I don't know how to pick the correct title, since the question is a little bit complex.
The famous statistical software, R, has some mechanism to deal with FFI: You could alloc R objects in your ffi code, but when you communicate with R, you should ensure all the allocated objects are protected
. Since R is mainly a single-thread interpreter, there is no need to consider multi-threading problem:
#[no_mangle] // exporting R code, *mut u8 is actually a `SEXP` opaque type.
extern fn foo(_protected_elem:*mut u8)->*mut u8 { // the return value should not be protected.
let unprotected = unsafe {Rf_alloc(...)}; // alloc objects, may trigger R gc and then recycle all unnecessary objects.
// let _ = unsafe {Rf_alloc(...)}; // this alloc might trigger R gc and thus invalidate `unprotected`.

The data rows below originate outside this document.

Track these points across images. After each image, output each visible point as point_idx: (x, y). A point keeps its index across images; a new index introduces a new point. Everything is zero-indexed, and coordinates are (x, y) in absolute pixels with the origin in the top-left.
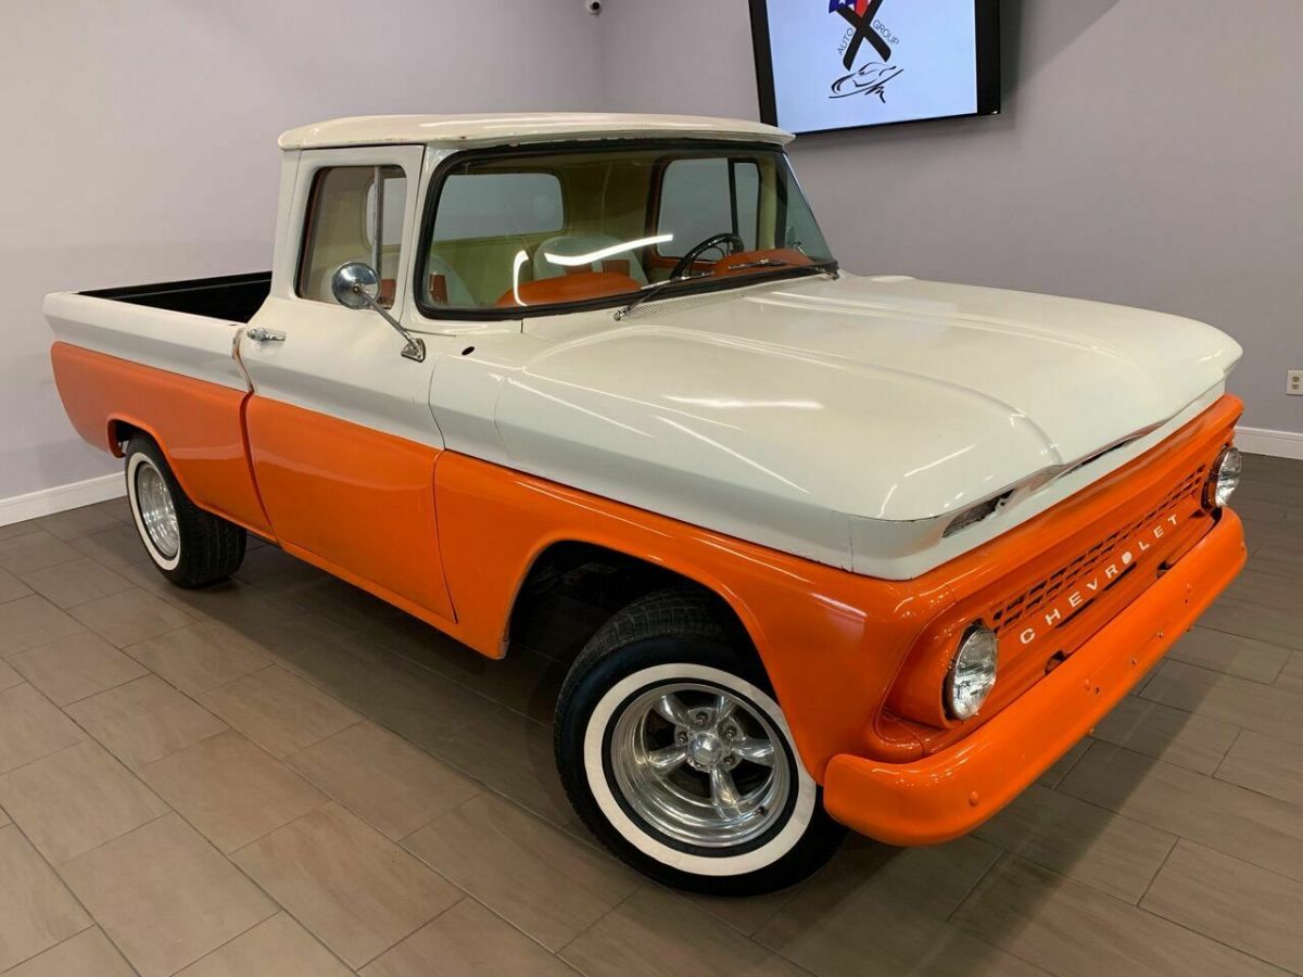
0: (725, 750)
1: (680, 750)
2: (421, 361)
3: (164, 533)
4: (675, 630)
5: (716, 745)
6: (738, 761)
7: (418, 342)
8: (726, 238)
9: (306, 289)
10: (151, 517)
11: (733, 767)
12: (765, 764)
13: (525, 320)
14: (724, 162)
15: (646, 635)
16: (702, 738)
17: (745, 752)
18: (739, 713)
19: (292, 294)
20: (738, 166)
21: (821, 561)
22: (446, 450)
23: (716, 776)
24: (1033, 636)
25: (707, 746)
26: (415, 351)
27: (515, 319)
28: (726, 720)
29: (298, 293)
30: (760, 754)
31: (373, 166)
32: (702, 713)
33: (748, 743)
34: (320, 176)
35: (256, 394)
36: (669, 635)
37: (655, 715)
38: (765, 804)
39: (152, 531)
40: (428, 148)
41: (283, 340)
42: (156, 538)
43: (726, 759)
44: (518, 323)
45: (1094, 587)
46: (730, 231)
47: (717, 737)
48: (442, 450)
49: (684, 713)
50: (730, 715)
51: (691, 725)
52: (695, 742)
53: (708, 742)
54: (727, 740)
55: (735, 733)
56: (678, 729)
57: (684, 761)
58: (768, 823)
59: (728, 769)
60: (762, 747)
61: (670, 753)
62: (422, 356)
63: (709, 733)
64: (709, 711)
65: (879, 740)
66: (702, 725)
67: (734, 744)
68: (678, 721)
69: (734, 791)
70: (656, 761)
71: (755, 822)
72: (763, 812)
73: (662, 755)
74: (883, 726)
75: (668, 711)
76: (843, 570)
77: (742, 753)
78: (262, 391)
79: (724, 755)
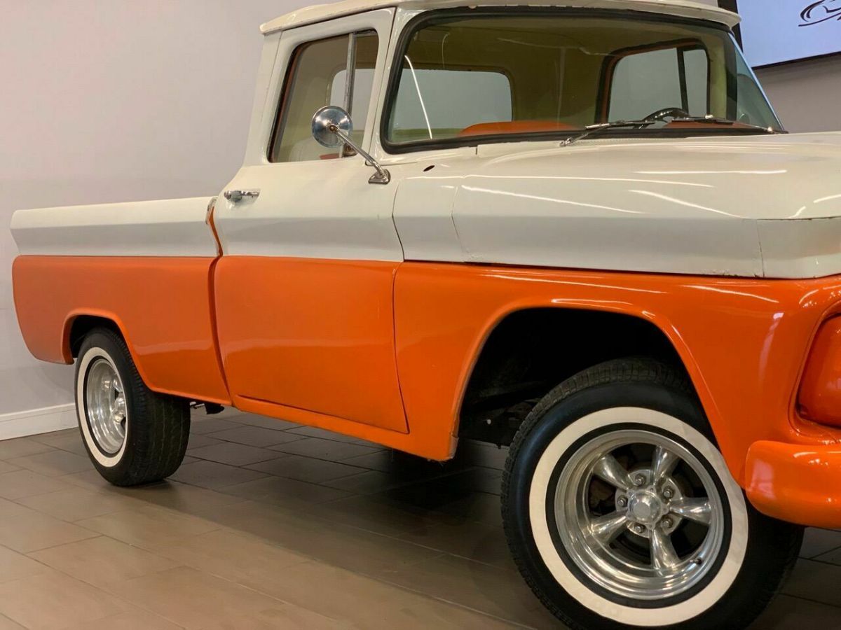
0: (665, 508)
1: (620, 515)
2: (386, 183)
4: (614, 378)
5: (654, 503)
6: (678, 521)
7: (385, 172)
8: (674, 112)
9: (277, 155)
10: (96, 416)
11: (672, 530)
12: (703, 521)
13: (479, 146)
14: (673, 52)
15: (586, 385)
16: (641, 495)
17: (683, 509)
18: (680, 470)
19: (265, 160)
20: (687, 54)
21: (739, 275)
22: (405, 261)
23: (657, 542)
25: (646, 501)
26: (380, 178)
27: (470, 146)
28: (661, 481)
29: (270, 159)
30: (697, 510)
31: (347, 35)
32: (640, 475)
33: (686, 503)
34: (298, 51)
35: (224, 255)
36: (608, 382)
37: (597, 481)
38: (702, 556)
39: (95, 429)
40: (399, 10)
41: (257, 195)
42: (98, 437)
43: (665, 517)
44: (474, 148)
46: (680, 106)
47: (654, 495)
48: (402, 261)
49: (624, 477)
50: (667, 474)
51: (631, 486)
52: (634, 501)
53: (647, 498)
54: (665, 499)
55: (673, 492)
56: (618, 494)
57: (624, 526)
58: (705, 568)
59: (667, 532)
60: (699, 504)
61: (611, 518)
62: (387, 180)
63: (647, 492)
64: (647, 472)
65: (796, 433)
66: (640, 486)
67: (672, 504)
68: (619, 484)
69: (673, 554)
70: (597, 528)
71: (693, 571)
72: (700, 563)
73: (604, 521)
74: (799, 424)
75: (609, 473)
76: (757, 278)
77: (681, 511)
78: (231, 251)
79: (663, 513)
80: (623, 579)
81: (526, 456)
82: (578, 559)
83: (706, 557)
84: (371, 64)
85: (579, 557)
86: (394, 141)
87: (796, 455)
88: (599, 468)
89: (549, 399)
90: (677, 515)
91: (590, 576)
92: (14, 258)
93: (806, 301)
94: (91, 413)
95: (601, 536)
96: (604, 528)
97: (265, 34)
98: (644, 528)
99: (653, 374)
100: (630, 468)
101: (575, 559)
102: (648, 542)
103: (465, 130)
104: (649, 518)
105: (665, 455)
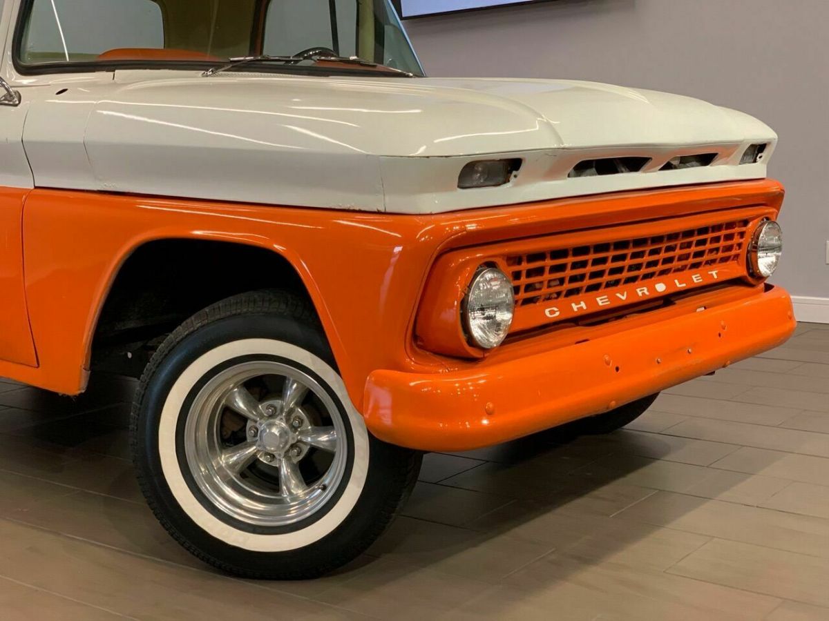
0: (293, 437)
1: (251, 446)
2: (16, 105)
4: (245, 310)
5: (283, 433)
6: (306, 449)
7: (15, 93)
11: (300, 458)
12: (329, 448)
13: (116, 71)
15: (218, 317)
16: (271, 425)
17: (312, 438)
18: (309, 401)
21: (363, 209)
22: (36, 188)
23: (285, 470)
24: (557, 314)
25: (275, 431)
27: (107, 71)
28: (291, 411)
30: (324, 438)
32: (272, 406)
33: (314, 431)
36: (240, 314)
37: (229, 411)
38: (326, 482)
43: (293, 446)
44: (112, 73)
45: (624, 298)
47: (284, 425)
48: (33, 187)
49: (255, 408)
50: (297, 404)
51: (262, 416)
52: (264, 430)
53: (277, 428)
54: (294, 428)
55: (301, 422)
56: (249, 424)
57: (254, 455)
58: (329, 494)
59: (296, 460)
60: (326, 432)
61: (242, 449)
62: (17, 102)
63: (277, 422)
64: (278, 403)
65: (411, 362)
66: (271, 416)
67: (301, 433)
68: (251, 415)
69: (300, 481)
70: (228, 458)
71: (318, 497)
72: (324, 488)
73: (234, 452)
74: (415, 353)
75: (240, 404)
76: (379, 213)
77: (309, 439)
79: (291, 442)
80: (248, 506)
81: (156, 389)
82: (206, 488)
83: (330, 483)
85: (207, 486)
86: (28, 61)
87: (412, 384)
88: (231, 399)
89: (181, 331)
90: (305, 443)
91: (217, 504)
93: (422, 236)
95: (232, 467)
96: (235, 458)
98: (273, 457)
99: (283, 306)
100: (261, 399)
101: (203, 488)
102: (277, 470)
103: (100, 56)
104: (278, 447)
105: (295, 386)
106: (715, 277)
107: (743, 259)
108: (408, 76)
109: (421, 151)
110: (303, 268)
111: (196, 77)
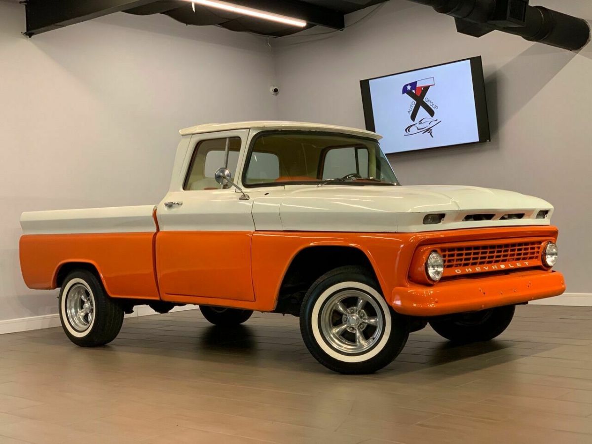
0: (361, 321)
1: (344, 325)
2: (248, 200)
3: (77, 321)
5: (357, 319)
6: (366, 325)
7: (246, 195)
8: (355, 175)
9: (186, 188)
10: (71, 313)
11: (364, 329)
12: (375, 325)
13: (285, 186)
14: (353, 149)
15: (333, 275)
16: (352, 316)
18: (367, 306)
19: (182, 189)
20: (359, 151)
21: (390, 231)
22: (256, 231)
23: (358, 334)
24: (460, 272)
25: (354, 318)
26: (244, 197)
27: (282, 186)
28: (360, 311)
29: (184, 189)
30: (373, 321)
31: (225, 138)
32: (352, 309)
33: (369, 318)
34: (199, 144)
35: (160, 231)
36: (341, 273)
37: (336, 312)
38: (374, 337)
39: (71, 320)
40: (251, 130)
41: (182, 204)
42: (73, 324)
43: (361, 324)
45: (487, 269)
46: (356, 173)
47: (357, 316)
48: (254, 231)
49: (346, 310)
50: (362, 308)
51: (349, 313)
52: (350, 318)
53: (355, 316)
54: (361, 317)
55: (364, 315)
56: (344, 316)
57: (346, 329)
59: (362, 330)
60: (373, 319)
61: (340, 326)
62: (248, 198)
63: (355, 314)
64: (355, 308)
65: (408, 285)
66: (352, 313)
67: (364, 319)
68: (345, 312)
69: (363, 338)
70: (335, 330)
71: (372, 342)
72: (374, 339)
73: (338, 327)
74: (409, 282)
75: (341, 309)
76: (396, 233)
77: (367, 321)
78: (164, 228)
79: (360, 322)
80: (346, 347)
81: (311, 302)
83: (376, 337)
84: (238, 149)
85: (329, 339)
86: (248, 183)
87: (409, 291)
88: (337, 307)
89: (319, 280)
90: (365, 323)
91: (333, 345)
92: (21, 236)
93: (412, 239)
94: (68, 311)
95: (338, 333)
96: (338, 330)
97: (183, 135)
98: (353, 328)
99: (358, 270)
100: (348, 307)
102: (354, 335)
103: (277, 180)
104: (356, 325)
105: (361, 301)
106: (527, 265)
107: (540, 257)
108: (394, 185)
109: (410, 211)
110: (369, 253)
111: (314, 187)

let protected = unsafe {PROTECT(unprotected)}; // protect `unprotected`.
let unprotected = unsafe {Rf_alloc(...)}; // this alloc is fine since the allocated object is protected.
}
To avoid the careless about calling Rf_alloc
accidently, such code works:
struct Guard;
impl Guard {
fn alloc<'a>(&'a mut self)->Unprotected<'a>{...}
fn protect<'a>(item: Unprotected<'a>)->Protected<*mut u8> {...}
fn return<'a>(item: Protected<*mut u8>)->*mut u8 {...}
}
#[no_mangle] // exporting R code, *mut u8 is actually a `SEXP` opaque type.

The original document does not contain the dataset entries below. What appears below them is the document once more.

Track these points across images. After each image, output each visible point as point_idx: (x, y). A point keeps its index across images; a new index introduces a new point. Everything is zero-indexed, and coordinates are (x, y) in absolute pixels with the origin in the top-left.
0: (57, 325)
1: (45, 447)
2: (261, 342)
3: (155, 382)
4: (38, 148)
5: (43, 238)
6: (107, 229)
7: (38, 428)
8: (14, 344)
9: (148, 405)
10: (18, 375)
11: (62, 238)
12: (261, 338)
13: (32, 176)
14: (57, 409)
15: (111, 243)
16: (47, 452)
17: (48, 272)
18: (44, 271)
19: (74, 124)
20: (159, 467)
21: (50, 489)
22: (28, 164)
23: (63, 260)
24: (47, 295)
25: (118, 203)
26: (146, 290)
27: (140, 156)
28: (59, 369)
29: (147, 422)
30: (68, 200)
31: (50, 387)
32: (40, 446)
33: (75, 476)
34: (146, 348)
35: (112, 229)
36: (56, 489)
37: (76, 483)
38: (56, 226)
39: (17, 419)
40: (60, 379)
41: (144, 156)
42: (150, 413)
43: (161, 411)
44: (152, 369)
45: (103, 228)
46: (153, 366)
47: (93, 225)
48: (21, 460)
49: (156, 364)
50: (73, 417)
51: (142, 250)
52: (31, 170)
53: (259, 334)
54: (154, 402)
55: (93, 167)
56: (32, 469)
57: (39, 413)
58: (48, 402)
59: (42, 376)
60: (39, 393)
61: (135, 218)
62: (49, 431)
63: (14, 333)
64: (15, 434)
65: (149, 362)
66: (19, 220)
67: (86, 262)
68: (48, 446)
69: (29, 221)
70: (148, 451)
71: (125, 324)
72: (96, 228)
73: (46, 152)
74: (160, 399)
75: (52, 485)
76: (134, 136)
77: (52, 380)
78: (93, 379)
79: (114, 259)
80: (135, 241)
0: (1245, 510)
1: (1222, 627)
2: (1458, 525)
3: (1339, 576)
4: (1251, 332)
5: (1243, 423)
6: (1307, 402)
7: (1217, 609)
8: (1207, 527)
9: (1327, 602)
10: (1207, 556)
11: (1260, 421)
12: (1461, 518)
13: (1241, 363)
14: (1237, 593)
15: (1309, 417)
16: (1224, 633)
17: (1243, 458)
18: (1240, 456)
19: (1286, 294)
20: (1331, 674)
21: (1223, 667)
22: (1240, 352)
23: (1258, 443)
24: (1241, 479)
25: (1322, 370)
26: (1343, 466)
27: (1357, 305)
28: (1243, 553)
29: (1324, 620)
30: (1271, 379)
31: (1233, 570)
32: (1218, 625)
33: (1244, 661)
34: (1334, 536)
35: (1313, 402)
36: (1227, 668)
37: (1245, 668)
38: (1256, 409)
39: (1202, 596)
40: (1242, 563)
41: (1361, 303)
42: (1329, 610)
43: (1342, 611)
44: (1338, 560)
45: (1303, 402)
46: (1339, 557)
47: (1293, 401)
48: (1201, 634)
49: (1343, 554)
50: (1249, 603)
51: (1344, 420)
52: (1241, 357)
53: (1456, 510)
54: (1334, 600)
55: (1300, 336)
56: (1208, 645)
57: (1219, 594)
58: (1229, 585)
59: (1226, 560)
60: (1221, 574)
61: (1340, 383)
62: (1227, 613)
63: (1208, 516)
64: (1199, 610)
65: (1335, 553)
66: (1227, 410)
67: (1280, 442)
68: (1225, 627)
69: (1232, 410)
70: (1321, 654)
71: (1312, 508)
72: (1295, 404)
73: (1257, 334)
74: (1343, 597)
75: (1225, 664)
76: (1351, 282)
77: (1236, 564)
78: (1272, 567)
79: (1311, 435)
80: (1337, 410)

extern fn foo(_protected_elem:*mut u8)->*mut u8 { // the return value should not be protected.
let mut guard = Guard;
let unprotected = guard.alloc(...); // alloc objects, may trigger R gc and then recycle all unnecessary objects.
// let _ = guard.alloc(...); // cannot borrow guard since guard is borrowed
let protected = Guard::protect(unprotected); // protect `unprotected`, thus the borrow of guard is released
let unprotected = guard.alloc(...); // this alloc is fine since the allocated object is protected.
}
My question here is, The Guard
function could be called for many times, thus 2 different guard could be created at the same time, thus the protection may fail:
#[no_mangle] // exporting R code, *mut u8 is actually a `SEXP` opaque type.

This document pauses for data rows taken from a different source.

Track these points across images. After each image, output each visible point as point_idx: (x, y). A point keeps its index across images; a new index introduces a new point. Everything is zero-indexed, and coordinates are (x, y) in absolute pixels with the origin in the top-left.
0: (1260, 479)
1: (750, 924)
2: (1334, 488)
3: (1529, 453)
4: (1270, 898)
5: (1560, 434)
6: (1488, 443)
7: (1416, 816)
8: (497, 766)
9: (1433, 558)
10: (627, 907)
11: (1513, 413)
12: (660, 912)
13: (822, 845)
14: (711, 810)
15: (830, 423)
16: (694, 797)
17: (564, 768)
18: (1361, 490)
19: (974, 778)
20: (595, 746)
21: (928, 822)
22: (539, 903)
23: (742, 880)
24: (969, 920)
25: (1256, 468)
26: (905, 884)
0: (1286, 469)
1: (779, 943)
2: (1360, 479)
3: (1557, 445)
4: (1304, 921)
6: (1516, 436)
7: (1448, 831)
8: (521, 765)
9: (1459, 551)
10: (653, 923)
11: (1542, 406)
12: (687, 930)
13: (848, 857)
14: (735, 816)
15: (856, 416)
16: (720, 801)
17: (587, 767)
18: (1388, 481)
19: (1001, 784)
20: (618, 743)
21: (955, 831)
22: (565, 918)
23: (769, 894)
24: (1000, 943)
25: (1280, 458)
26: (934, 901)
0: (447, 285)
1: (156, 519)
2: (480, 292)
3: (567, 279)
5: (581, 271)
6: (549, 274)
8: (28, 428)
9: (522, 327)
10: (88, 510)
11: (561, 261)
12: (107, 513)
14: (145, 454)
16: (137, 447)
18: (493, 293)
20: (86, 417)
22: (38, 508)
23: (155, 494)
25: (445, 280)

extern fn foo(_protected_elem:*mut u8)->*mut u8 { // the return value should not be protected.
let mut guard = Guard;
let unprotected = guard.alloc(...);
let mut guard = Guard;
let unprotected2 = guard.alloc(...); // unprotected might be recycled here
}
To avoid the duplication, maybe an Arc
could be used:
pub static RwLock<Guard> GUARD=RwLock::new(Guard{_marker:()}); // use a marker to ensure `Guard` cannot be constructed in other way
// ...
let mut guard=GUARD.write().unwrap(); // enough.
Here, the guard could only be initialized once, thus all the unprotected results could be handled very well, but the cost is, we have to lock the RwLock
in each function, maybe lock it for several times if another function call is used
#[no_mangle]
extern fn foo()->*mut u8{
let mut guard=GUARD.write().unwrap();
// do something
drop(guard); // since bar needs the guard
let sexp = bar();
let mut guard=GUARD.write().unwrap();
// do something
Guard::return(sexp)
}
#[no_mangle]
extern fn bar()->*mut u8{
let mut guard=GUARD.write().unwrap();
// do something
Guard::return(...)
}
Here, a new problem occurs: if the Guard
is not dropped before bar is called, bar
will panic.
Maybe we could write something like
#[no_mangle]
extern fn bar(mut guard:Guard)->*mut u8{
// do something
Guard::return(...)
}
but I'm not sure is it valid to put the ZST directly on the ffi interface. (more, guard
is not FFI-safe.)
Is there a recommand way to perform such borrow check?